[Opening Data for analysis section]
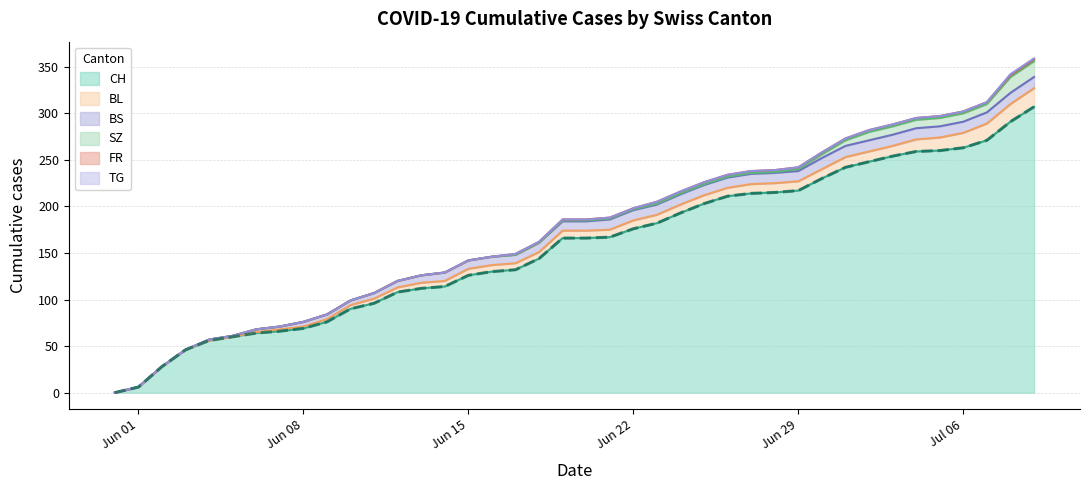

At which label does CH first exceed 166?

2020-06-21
[Closing Data for analysis section]
[Opening Data for analysis section]
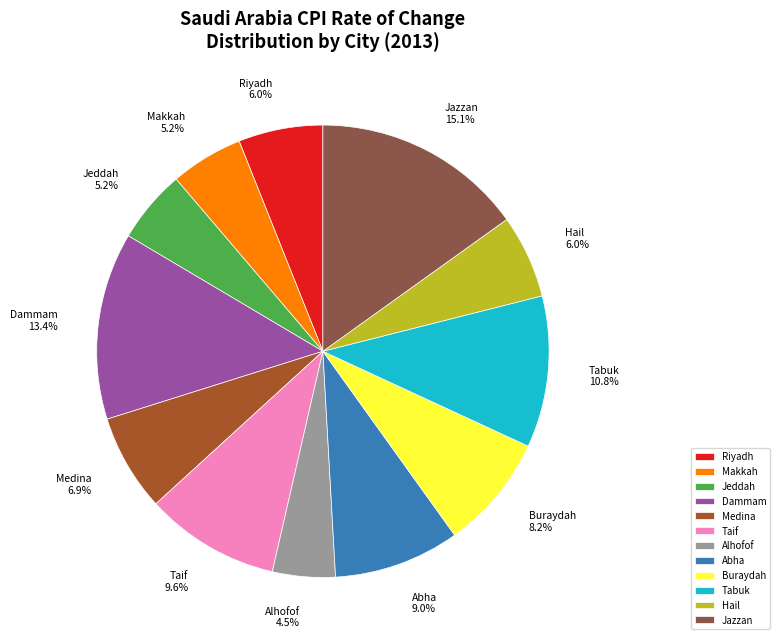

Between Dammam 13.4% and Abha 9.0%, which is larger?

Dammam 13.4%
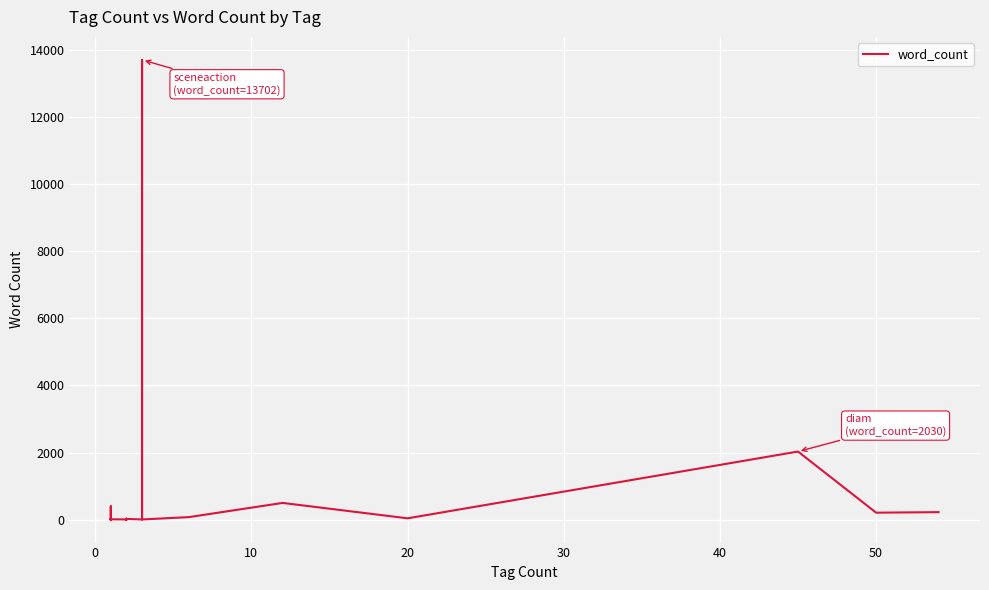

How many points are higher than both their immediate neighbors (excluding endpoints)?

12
[Closing Data for analysis section]
▶ Requirement: Pull out every line of the entries that contains the word "which", treating uppercase and lowercase letters as different.

▶ Answer to the exercise:
At which label does CH first exceed 166?
Between Dammam 13.4% and Abha 9.0%, which is larger?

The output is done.